Inferno: primeira paragem d’ O Bando no trilho da Divina Comédia
Para assistirmos ao inferno, tivemos de passar por ele. Da bilheteira indicaram-nos que a porta de entrada na sala Garret, do Teatro Nacional D. Maria II, não seria a tradicional. ‘Sai, contorna o edifício, e entra pela porta dos artistas’. Eram quase 19h, o dia ainda bastante quente – um inferno. Da porta dos artistas entramos directamente para o palco. Contornamos uma estrutura de estacas metálicas, irregulares, que formam círculos concêntricos. Somos obrigados a circular em redor do cenário. Percebe-se que a geografia interna do palco é complexa, uma espécie de labirinto que dá uma certa vontade de explorar, em comprimento e altura.
Quando nos sentamos na plateia, percebemos que a tela de fundo mostra imagens de pessoas a passarem no Rossio. Alguns também espectadores, a contornar o edifício. Fomos filmados enquanto nos deslocávamos, projectados no palco, projectados no inferno. O tempo também nos revela que determinadas pessoas, em invés de sentarem, continuam a andar em círculos em redor da estrutura: os actores, disfarçados de público. São como nós. Vamos estar todos ali.

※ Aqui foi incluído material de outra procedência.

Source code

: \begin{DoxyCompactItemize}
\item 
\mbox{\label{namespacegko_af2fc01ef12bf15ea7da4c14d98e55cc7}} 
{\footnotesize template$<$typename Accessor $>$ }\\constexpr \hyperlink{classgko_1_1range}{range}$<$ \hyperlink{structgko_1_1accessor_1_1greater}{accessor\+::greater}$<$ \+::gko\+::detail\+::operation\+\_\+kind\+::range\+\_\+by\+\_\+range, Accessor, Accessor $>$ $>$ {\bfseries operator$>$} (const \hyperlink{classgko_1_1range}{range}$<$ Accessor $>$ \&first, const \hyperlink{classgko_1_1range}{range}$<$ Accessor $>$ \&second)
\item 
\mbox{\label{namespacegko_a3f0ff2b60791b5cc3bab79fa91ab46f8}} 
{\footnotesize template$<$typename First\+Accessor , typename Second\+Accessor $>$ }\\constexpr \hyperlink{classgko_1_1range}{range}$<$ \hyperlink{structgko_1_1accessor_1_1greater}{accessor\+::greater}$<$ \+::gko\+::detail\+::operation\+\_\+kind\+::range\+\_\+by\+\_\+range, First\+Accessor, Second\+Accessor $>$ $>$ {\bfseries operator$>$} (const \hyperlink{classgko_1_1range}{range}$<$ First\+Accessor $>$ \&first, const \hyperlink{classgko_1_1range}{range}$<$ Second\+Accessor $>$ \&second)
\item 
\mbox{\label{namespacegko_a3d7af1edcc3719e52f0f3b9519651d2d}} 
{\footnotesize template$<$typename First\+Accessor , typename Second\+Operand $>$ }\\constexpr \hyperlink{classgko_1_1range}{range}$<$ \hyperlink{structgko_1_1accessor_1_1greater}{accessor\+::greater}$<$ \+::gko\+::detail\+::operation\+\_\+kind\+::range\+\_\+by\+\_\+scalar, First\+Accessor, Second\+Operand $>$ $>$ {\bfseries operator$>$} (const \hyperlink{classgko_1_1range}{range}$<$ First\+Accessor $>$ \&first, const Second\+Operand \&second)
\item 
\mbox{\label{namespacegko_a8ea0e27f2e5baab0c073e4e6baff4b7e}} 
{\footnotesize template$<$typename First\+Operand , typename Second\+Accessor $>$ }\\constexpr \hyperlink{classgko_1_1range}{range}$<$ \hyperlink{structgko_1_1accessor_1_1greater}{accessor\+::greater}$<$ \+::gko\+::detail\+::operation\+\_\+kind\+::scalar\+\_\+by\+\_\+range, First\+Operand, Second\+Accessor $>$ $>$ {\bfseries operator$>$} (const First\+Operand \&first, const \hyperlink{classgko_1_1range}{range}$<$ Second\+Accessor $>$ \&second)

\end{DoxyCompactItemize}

A dramaturgia partiu da primeira parte do clássico ‘Divina Comédia‘, de Dante Alighieri. Segundo os seus criadores, a peça acabou por adoptar metade do texto original, num cruzamento de diferentes traduções, que mantém grande parte da densidade literária original. O texto motiva um espectáculo que se desdobra numa lógica de percurso espiritual: a alma que vagueia, em interacção com o mundo dos mortos, sentindo pavores e incapacidades, curiosidade e ambição, e o desejo de querer viver.
‘Inferno‘ é o primeiro capítulo de um conjunto de espectáculos que pretende reconstituír todo o clássico de Dante. ‘Purgatório‘ está previsto para 2019, e o ‘Paraíso‘ para 2021. O processo criativo, com encenação de João Brites e apoio de Rui Francisco na dramatografia, conta com um elenco de 21 actores em cena. Determinadas personagens surgem com um duplo, um irmão gémeo, uma sombra de si próprios: é o caso de Dante, de Virgílio e de Beatriz. Também as fúrias e os diabos aparecem como personagens colectivas, espelhos desdobrados de uma realidade negra e aflitiva.

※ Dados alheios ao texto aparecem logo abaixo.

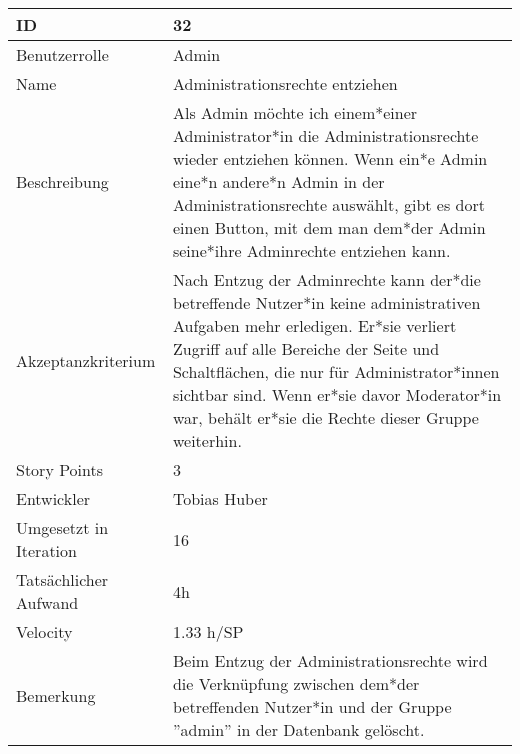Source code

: \begin{tabularx}{\textwidth}{|p{}|X|}
	\hline
	ID & 32 \\
	\hline
	Benutzerrolle & Admin \\
	\hline
	Name & Administrationsrechte entziehen\\
	\hline
	Beschreibung & Als Admin möchte ich einem*einer Administrator*in die Administrationsrechte wieder entziehen können. Wenn ein*e Admin eine*n andere*n Admin in der Administrationsrechte auswählt, gibt es dort einen Button, mit dem man dem*der Admin seine*ihre Adminrechte entziehen kann.  \\
	\hline
	Akzeptanzkriterium & Nach Entzug der Adminrechte kann der*die betreffende Nutzer*in keine administrativen Aufgaben mehr erledigen. Er*sie verliert Zugriff auf alle Bereiche der Seite und Schaltflächen, die nur für Administrator*innen sichtbar sind. Wenn er*sie davor Moderator*in war, behält er*sie die Rechte dieser Gruppe weiterhin. \\
	\hline
	Story Points & 3 \\
	\hline
	Entwickler & Tobias Huber \\
	\hline
	Umgesetzt in Iteration & 16\\
	\hline
	Tatsächlicher Aufwand & 4h\\
	\hline
	Velocity & 1.33 h/SP\\
	\hline
	Bemerkung & Beim Entzug der Administrationsrechte wird die Verknüpfung zwischen dem*der betreffenden Nutzer*in und der Gruppe ''admin'' in der Datenbank gelöscht.\\
	\hline
\end{tabularx}
\vspace{20pt}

A crição é do Teatro o Bando, com coprodução dos teatros nacionais D. Maria II e São João, assim como da C. M. Coimbra e do Convento de São Francisco. No decorrer do processo criativo, chegam a passar temporadas na sede da companhia, nos confins na Serra da Arrábida. Lá, em comunhão com a natureza, exploram o lado conceptual que vai guiar as linhas orientadoras do projecto, ao nível do trabalho de actores e da peça como um todo.
Há intensidade do princípio ao fim: emocional, física e vocal. Personagens a subir e descer patamares, actores dependurados em barras metálicas, elevações constantes das vozes. A música e a cacofonia contribuem recorrentemente para o ambiente claustrofóbico em crescendo, num espectáculo que acaba por se estender para lá do limite confortável: também não é que fosse suposto ser um cadeirão para nos recostarmos. O canto lírico, que surge pontualmente ao longo da peça com um propósito de acentuação da intensidade, também cumpre o seu papel, ao destabilizar os ouvidos de quem assiste. Imprivisibilidade e aflição; raros momentos de harmonia, porque o inferno é isso mesmo.
Um prólogo que deixa em aberto qual a forma que irá adoptar nos capítulos seguintes. Aguardamos com curiosidade que estratégias serão utilizadas no apaziguar progressivo da narrativa da Divina Comédia, até ao êxtase glorioso que está nos antípodas (e tão próximo) do de ‘Inferno‘. Uma densa e exigente criação d’ O Bando, que pode ser descoberta no TNDM II até ao próximo domingo, dia 4 de Junho.